══ Input

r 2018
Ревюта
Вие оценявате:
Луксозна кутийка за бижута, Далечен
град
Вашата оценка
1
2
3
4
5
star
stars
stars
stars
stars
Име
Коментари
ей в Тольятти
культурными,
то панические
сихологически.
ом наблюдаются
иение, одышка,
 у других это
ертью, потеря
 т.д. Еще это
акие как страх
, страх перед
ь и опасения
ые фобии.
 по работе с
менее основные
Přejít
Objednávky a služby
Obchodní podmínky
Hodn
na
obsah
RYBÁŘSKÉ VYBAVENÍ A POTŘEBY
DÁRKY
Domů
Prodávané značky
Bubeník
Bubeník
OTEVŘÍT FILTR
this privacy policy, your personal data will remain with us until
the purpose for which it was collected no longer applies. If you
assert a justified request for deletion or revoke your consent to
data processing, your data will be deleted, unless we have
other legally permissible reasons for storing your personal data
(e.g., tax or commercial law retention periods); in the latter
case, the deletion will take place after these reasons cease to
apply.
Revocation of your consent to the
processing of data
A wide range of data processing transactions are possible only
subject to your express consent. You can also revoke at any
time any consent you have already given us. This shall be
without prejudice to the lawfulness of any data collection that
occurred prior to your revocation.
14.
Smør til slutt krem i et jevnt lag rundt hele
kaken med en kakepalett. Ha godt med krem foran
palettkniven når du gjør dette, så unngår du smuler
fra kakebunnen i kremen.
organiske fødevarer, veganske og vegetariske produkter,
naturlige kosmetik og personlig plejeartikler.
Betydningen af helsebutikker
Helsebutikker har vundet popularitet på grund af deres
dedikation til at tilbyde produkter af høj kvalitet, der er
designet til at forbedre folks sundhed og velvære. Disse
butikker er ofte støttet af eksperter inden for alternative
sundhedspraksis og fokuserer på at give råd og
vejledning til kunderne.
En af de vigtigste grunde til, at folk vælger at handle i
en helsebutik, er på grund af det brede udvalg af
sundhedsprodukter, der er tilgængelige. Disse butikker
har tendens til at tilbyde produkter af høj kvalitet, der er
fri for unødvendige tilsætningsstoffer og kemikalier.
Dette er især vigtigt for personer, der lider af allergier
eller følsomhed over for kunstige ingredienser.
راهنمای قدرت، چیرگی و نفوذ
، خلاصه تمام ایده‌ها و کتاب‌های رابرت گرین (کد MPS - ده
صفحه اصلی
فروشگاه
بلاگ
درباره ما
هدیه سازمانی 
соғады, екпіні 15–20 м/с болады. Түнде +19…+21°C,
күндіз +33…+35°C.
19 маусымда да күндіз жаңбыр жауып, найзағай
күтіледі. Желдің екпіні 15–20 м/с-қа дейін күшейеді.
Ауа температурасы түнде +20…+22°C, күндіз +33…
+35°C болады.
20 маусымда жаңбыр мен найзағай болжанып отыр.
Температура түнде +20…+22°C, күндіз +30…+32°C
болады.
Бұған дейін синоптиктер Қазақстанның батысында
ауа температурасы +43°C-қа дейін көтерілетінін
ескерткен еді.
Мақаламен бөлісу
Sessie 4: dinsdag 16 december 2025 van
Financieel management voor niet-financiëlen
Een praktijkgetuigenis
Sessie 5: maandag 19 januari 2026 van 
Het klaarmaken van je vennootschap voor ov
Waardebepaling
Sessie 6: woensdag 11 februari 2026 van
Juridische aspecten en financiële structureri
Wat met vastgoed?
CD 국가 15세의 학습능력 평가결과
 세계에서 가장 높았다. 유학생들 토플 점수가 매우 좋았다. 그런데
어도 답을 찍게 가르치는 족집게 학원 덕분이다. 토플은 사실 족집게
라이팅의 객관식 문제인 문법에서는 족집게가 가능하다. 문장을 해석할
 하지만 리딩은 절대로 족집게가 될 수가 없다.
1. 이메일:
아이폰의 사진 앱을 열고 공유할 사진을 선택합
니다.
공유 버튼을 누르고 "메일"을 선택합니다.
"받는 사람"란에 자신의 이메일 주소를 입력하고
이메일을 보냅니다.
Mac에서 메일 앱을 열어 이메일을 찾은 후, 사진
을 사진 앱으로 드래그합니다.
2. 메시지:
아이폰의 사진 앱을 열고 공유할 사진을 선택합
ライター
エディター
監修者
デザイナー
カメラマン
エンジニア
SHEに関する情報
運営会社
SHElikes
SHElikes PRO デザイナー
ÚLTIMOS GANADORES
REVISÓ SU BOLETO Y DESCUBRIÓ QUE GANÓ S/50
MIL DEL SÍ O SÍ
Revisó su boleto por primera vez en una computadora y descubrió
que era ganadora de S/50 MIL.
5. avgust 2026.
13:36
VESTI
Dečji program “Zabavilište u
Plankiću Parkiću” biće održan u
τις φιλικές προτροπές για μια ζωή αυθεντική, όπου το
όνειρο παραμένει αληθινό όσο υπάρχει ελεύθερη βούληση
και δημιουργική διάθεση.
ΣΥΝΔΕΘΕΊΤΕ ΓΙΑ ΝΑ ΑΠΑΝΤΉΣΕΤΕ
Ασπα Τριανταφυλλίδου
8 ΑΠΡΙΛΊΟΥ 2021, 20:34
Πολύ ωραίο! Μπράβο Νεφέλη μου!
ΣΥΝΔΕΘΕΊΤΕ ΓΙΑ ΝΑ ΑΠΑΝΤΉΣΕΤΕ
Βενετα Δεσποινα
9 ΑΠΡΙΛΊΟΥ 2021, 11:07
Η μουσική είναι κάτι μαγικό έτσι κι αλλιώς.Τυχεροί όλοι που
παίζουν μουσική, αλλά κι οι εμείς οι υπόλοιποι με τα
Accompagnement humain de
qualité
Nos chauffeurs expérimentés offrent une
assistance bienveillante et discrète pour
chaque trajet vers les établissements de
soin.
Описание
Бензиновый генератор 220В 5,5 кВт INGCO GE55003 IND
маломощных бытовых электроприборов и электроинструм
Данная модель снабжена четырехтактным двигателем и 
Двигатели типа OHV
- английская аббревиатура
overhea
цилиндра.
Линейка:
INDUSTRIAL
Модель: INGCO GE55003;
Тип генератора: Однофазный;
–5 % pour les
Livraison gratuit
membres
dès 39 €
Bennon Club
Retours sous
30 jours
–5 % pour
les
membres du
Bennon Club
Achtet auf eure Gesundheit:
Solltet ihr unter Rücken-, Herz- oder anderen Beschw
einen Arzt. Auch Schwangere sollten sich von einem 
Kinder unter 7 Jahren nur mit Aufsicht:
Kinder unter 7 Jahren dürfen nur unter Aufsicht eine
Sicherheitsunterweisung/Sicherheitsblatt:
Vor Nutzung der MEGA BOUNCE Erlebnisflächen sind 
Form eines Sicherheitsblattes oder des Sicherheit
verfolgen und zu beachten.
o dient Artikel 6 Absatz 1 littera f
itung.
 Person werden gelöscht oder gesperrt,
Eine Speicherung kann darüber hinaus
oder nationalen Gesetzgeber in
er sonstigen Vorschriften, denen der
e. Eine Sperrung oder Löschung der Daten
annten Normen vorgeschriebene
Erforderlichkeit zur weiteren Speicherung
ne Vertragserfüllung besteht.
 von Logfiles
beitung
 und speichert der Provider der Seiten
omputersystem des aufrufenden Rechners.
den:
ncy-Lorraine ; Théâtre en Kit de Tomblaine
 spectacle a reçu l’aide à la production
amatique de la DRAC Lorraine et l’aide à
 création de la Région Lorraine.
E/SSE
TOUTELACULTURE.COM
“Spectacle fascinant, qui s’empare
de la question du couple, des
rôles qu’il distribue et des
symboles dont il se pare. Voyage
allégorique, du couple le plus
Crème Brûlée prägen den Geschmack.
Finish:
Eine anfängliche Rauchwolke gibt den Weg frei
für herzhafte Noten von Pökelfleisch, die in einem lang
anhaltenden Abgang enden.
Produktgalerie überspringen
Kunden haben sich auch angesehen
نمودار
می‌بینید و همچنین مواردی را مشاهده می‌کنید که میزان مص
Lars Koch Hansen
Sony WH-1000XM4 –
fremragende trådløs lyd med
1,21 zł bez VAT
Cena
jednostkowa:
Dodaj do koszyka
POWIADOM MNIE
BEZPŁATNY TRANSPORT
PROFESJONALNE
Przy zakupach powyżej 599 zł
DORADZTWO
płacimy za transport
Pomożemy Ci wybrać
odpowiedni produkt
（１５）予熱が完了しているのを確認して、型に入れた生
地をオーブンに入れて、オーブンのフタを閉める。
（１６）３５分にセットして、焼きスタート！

════

**What you have to do**: Select and copy every line of the material that holds the string "einem".

**Result**:
einen Arzt. Auch Schwangere sollten sich von einem 
für herzhafte Noten von Pökelfleisch, die in einem lang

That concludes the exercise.